Wednesday, November 18, 2009

patpat

buralarda bu taşıt çok sık kullanılıyor ve kazası da çok sık oluyor. geçende mehmet böyle bir kaza için acile gitti, kaç kişi telef oldu. bu araca patpat yada lamborjini diyorlar. buraya geldiğimizde bize garip ve komik gelen şeylerden birinin resmini nihayet dün çekebildim.
 
Posted by Picasa
bizim evin arkasındaki okula bazı öğrenciler bu araçla geliyorlar. hadi hava iyiyken neyse de yağmurlu havada pek de iyi olmuyordur herhalde. ama yine de yağmur altında yürümekten daha iyidir. resimdeki araçta fazla çocuk yok, normalde daha fazla oluyorlar.
 
Posted by Picasa
dün mehmet nöbetçiydi. tüm akşamı tv karşısında koltuktan hiç kımıldamadan nette geçirdim. gece de geç yattım. bugün iş çıkışı spora gittim. aerobik yaptık. hiç bana göre değil. benim müzik kulağım ve ritim duygum hiç yok, kollarımı ve bacaklarımı bazen koordine bir şekilde hareket ettiremiyorum. daha önce altunizade kültür merkezinde 1 ay gitmiştim ve yanımdaki kadın bana neden ellerini yumruk yapıytorsun, serbest bırakmıyorsun diye sormuştu. o bunu söyleyene kadar ellerimi yumruk yaptığımı, bu kadar kasıldığımı hiç farketmemiştim. o gün farkettim ki aerobik benim için bir eziyet. bugün biraz daha iyiydi ama hoca beni ve zöhreyi (bizim teknisyen) en öne aldı ve ikimizin de pek başarılı olmadığımızı söyledi. ben de olanla idare et dedim. bana ritim duygusu kazandıracakmış, hadi bakalım...

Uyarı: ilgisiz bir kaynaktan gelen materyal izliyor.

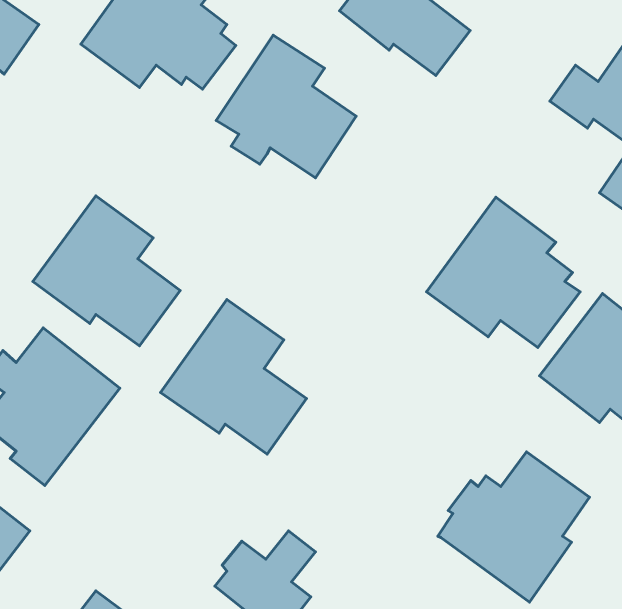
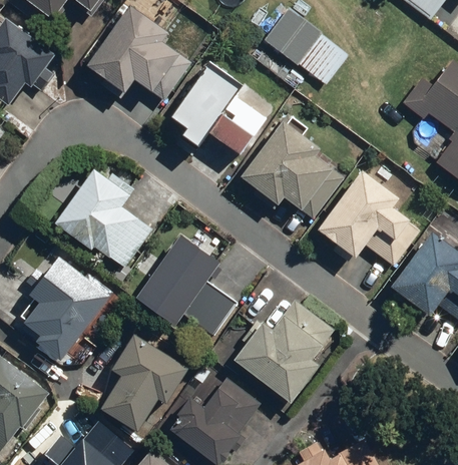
building: none -> [239,116,341,219]
building: none -> [99,331,190,435]
building: [438,452,590,602] -> [231,303,332,403]

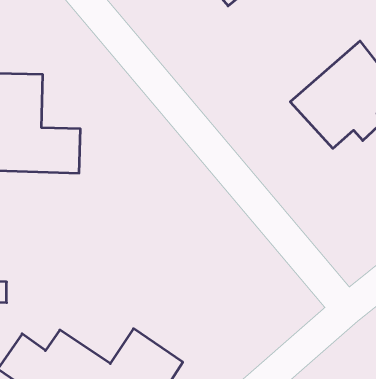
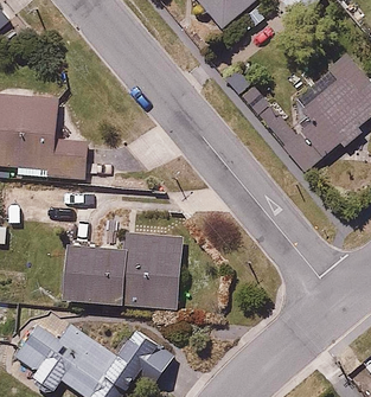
building: none -> [56,233,183,315]

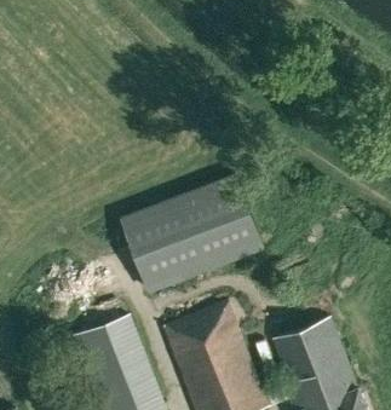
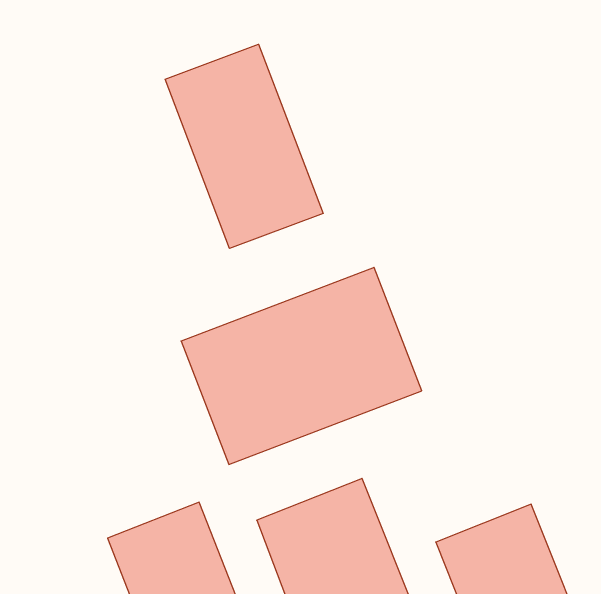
building: none -> [165,44,323,248]

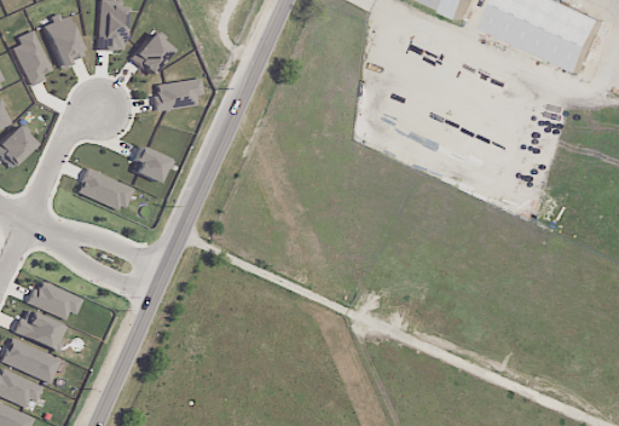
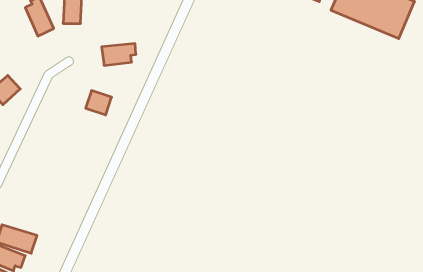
building: [11,29,52,85] -> none
building: [128,29,173,74] -> none
building: [75,168,131,211] -> none
building: [27,280,77,320] -> none
building: [12,310,64,350] -> none

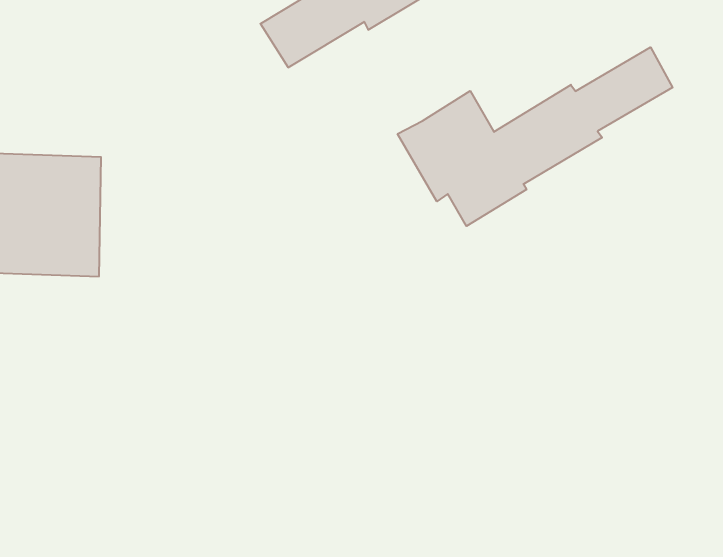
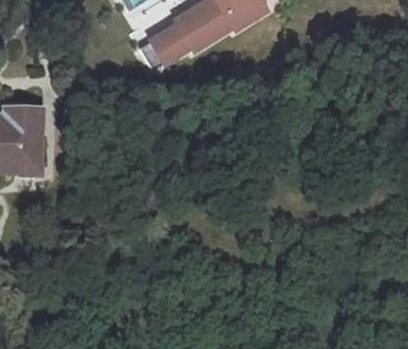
building: [398,47,673,226] -> none

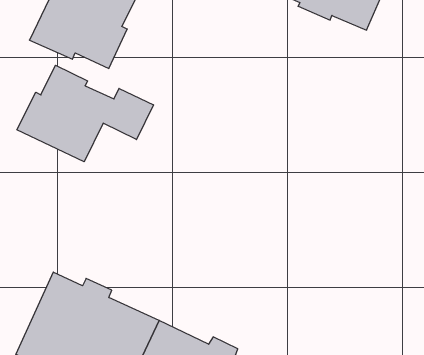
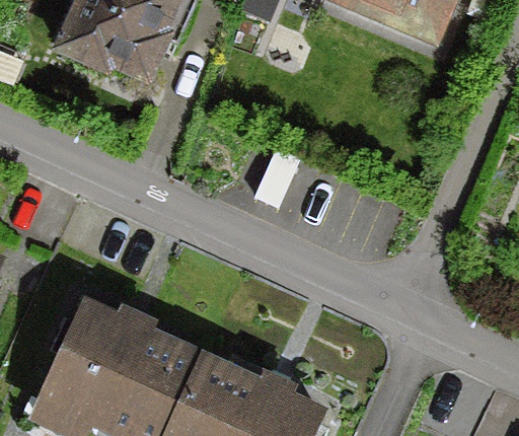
building: [17,65,153,162] -> none

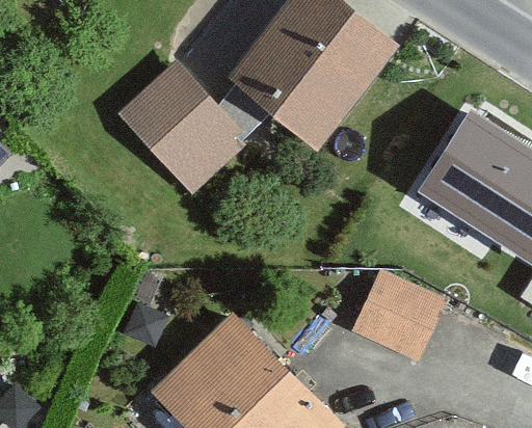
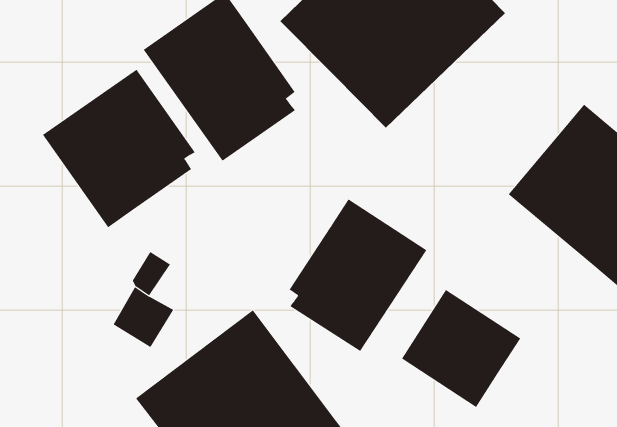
building: none -> [42,69,196,228]
building: none -> [289,198,427,352]

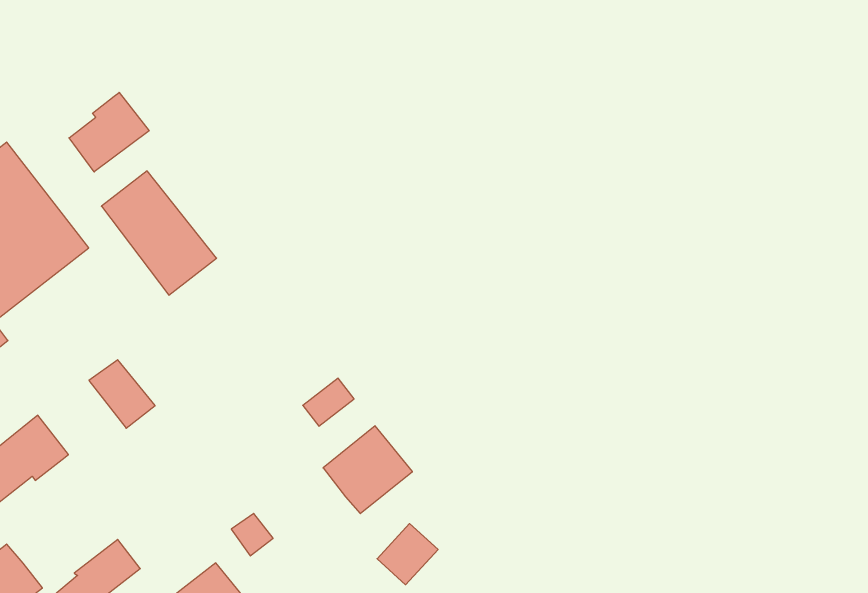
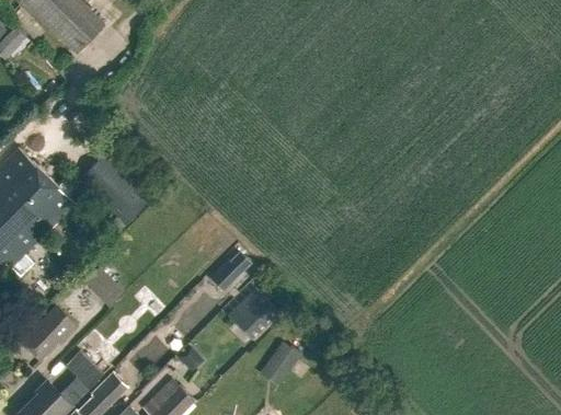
building: [69,92,149,172] -> none
building: none -> [65,351,103,401]

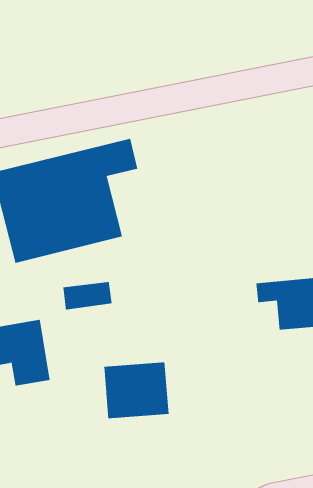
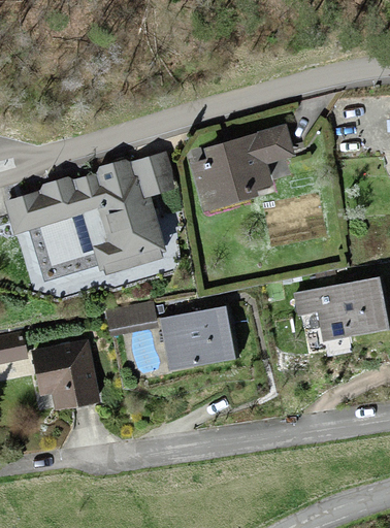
building: none -> [193,128,290,208]
building: [104,362,169,419] -> [161,309,229,369]

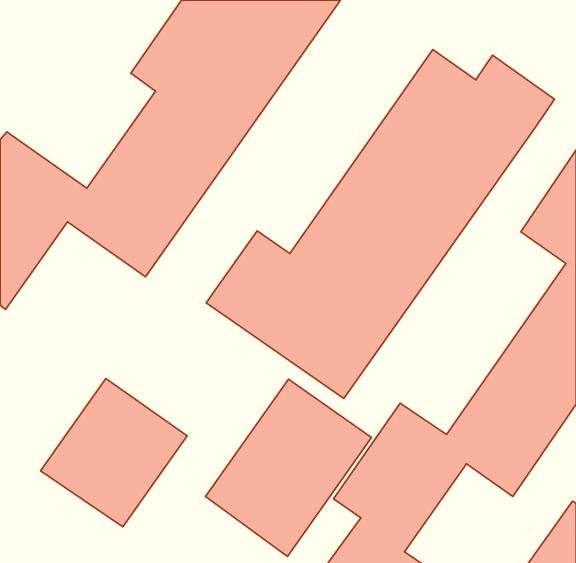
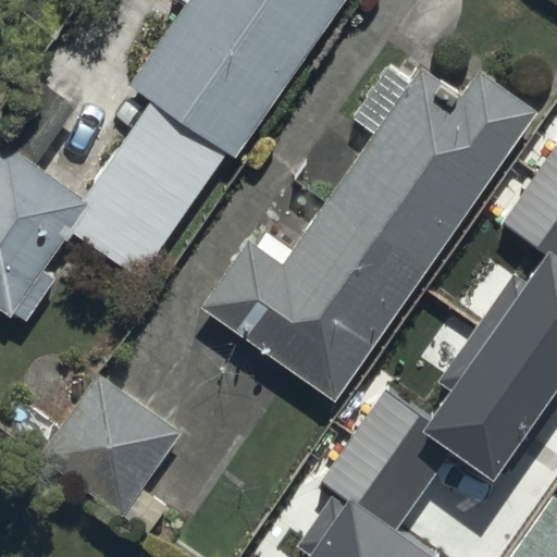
building: [206,379,371,556] -> none

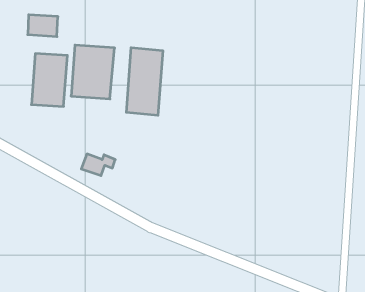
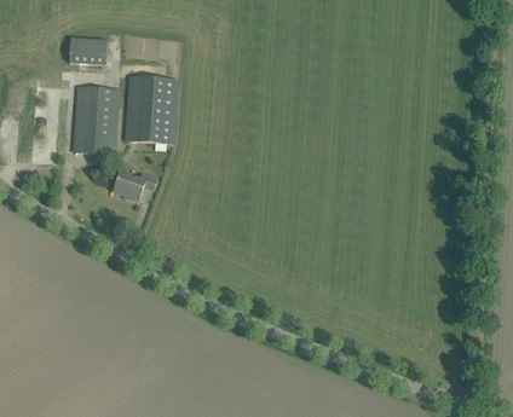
building: [126,48,163,115] -> none
building: [81,154,115,176] -> [113,172,156,199]

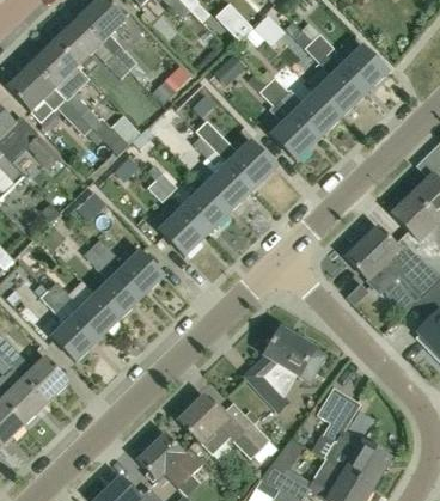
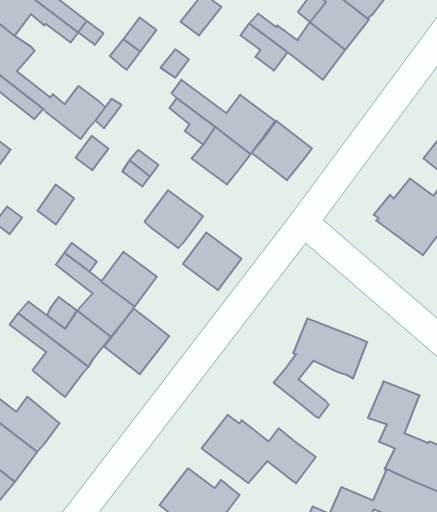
building: [270,110,319,159] -> [252,121,312,180]
building: [182,184,230,232] -> [183,232,241,290]
building: none -> [104,308,169,374]

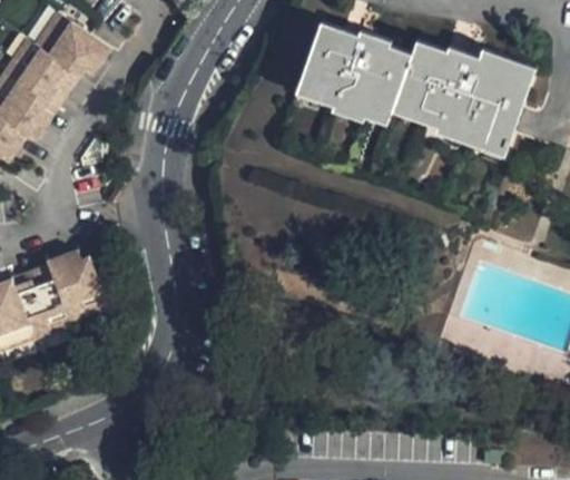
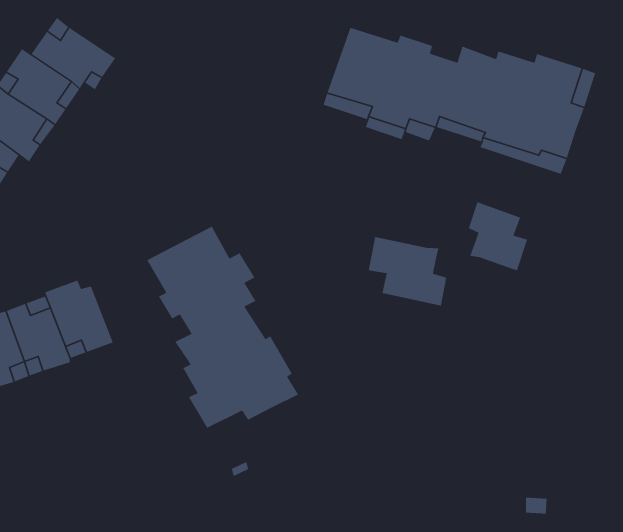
building: none -> [468,201,528,272]
building: none -> [146,226,299,429]
building: none -> [368,236,447,307]

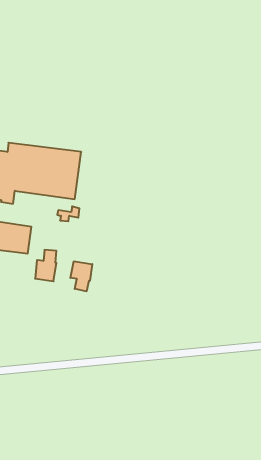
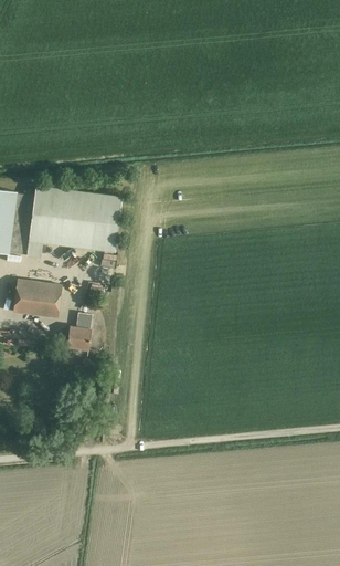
building: [70,261,92,291] -> none

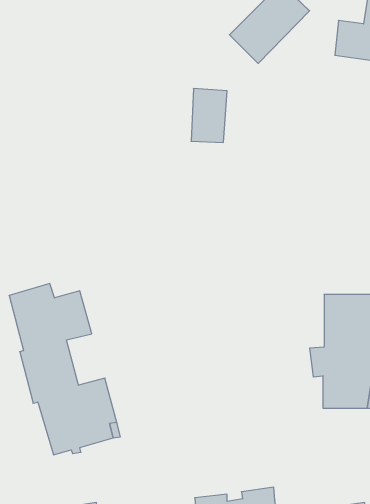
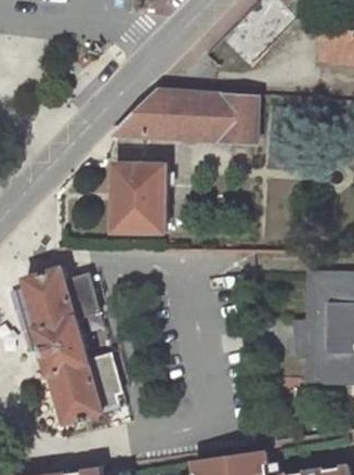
building: none -> [114,89,189,139]
building: none -> [217,93,255,142]
building: none -> [113,164,163,230]

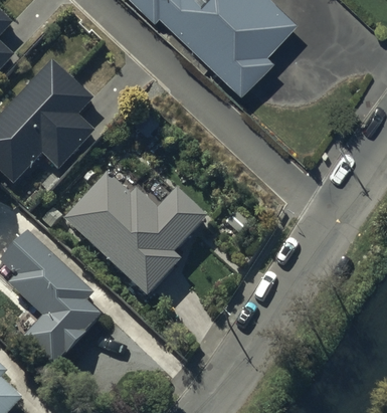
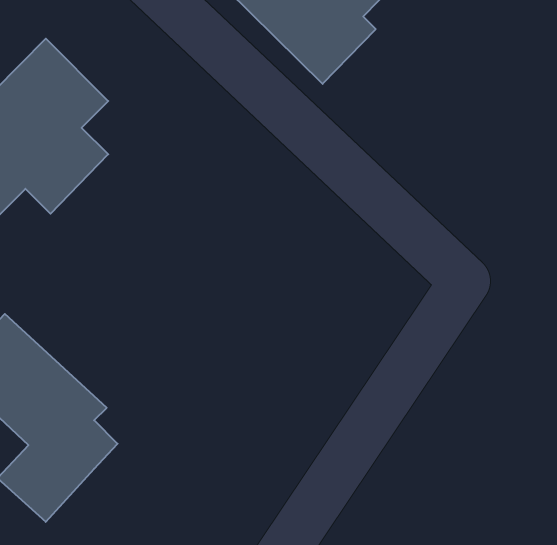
building: [64,175,208,297] -> none

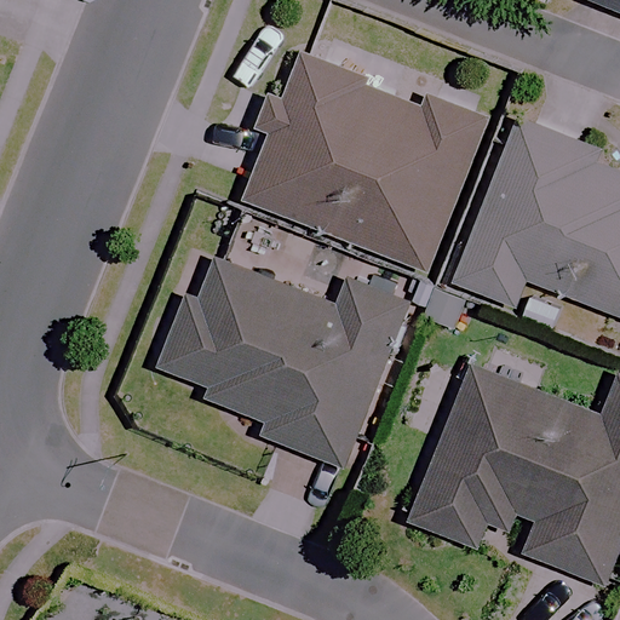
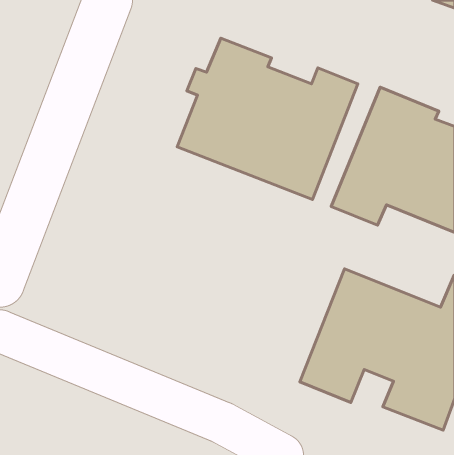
building: [157,253,408,466] -> none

benim için spor çok yorucuydu, biraz göğsüm ağrıdı ve 1-2 kez ara verdim. eve döndüğümde her yerim ağrıyordu. halbuki pazartesi aletlerle çalışırken hiç bir yerim ağrımamıştı.
bayram tatilinde 2 kardeşim yurt dışına çıkıyor. biri yardım derneklerinden biriyle güney afrikaya diğeri de suriyeye gidiyor. suriyeye gidene sedef sehpa veya sandalye siparişi verdim, bir de mücevher kutusu.